À Lisbonne, les loyers ont augmenté de 103 % au cours des 10 dernières années, ce qui en fait la ville européenne avec la hausse la plus prononcée parmi celles mentionnées, suivie de Madrid avec 75 % et Berlin avec 59 %. La vice-présidente exécutive Teresa Ribera a indiqué que, dans certaines destinations touristiques et centres urbains plus populaires d'Europe, les logements de courte durée peuvent représenter jusqu'à 20 % des habitations, affectant significativement les prix et les loyers.

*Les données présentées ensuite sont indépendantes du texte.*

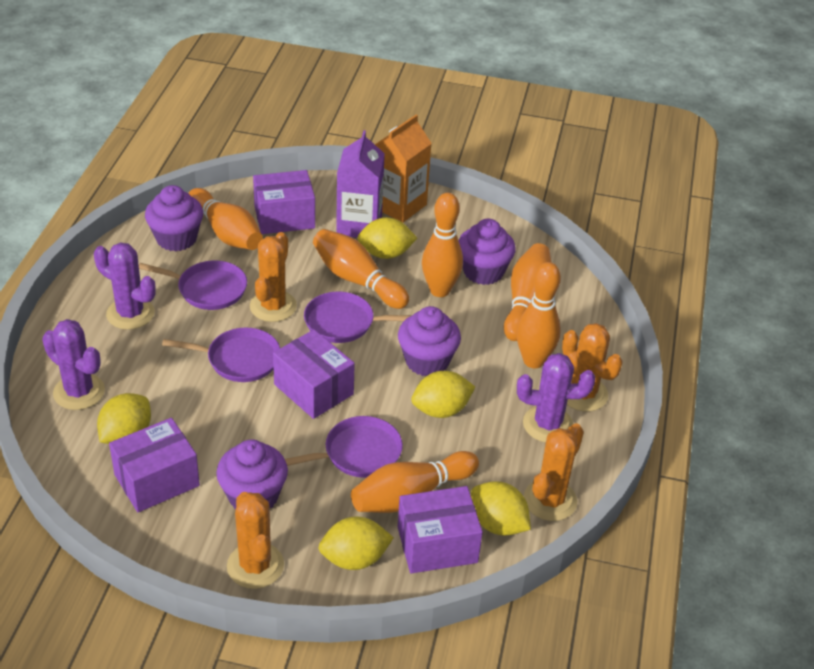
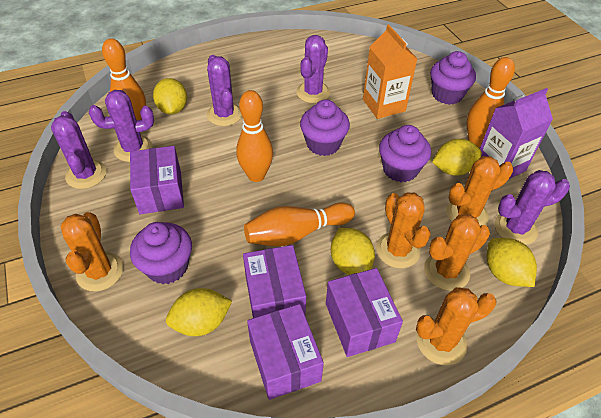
orange bowling pin: [188,188,263,250] [313,229,409,309] [351,451,479,513] [422,193,463,297] [504,243,552,341] [516,262,561,368] = 6 -> [102,38,146,120] [236,90,273,182] [244,202,355,246] [466,57,515,147] = 4
orange cactus: [227,492,284,589] [250,232,297,322] [524,423,584,521] [562,323,623,412] = 4 -> [60,212,123,292] [376,192,431,268] [416,287,496,365] [424,214,490,291] [446,156,513,226] = 5
purple cactus: [42,319,105,410] [94,243,156,330] [517,353,595,442] = 3 -> [51,111,106,189] [89,90,154,162] [207,55,242,126] [296,35,330,103] [495,170,570,245] = 5
purple pan: [139,260,247,310] [162,328,280,382] [285,416,403,478] [304,292,412,343] = 4 -> none = 0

La proposition de la Commission européenne établit un cadre commun pour identifier les zones sous pression immobilière et définir les conditions d'adoption de restrictions au logement local. Les mesures restrictives ne pourront être appliquées que si les autorités démontrent que l'impact sur l'offre de logements persiste depuis au moins trois ans, et devront être proportionnées, fondées sur des données objectives et limitées aux zones réellement affectées. Les restrictions pourront rester en vigueur pendant un maximum de cinq ans, avec possibilité de renouvellement, la résidence principale étant sauvegardée.
Bruxelles estime, cependant, que limiter le logement local à lui seul ne résout pas la pénurie de logements, des mesures pour augmenter l'offre par la construction et la réhabilitation étant nécessaires. La proposition devra maintenant être négociée par le Conseil de l'UE et le Parlement européen.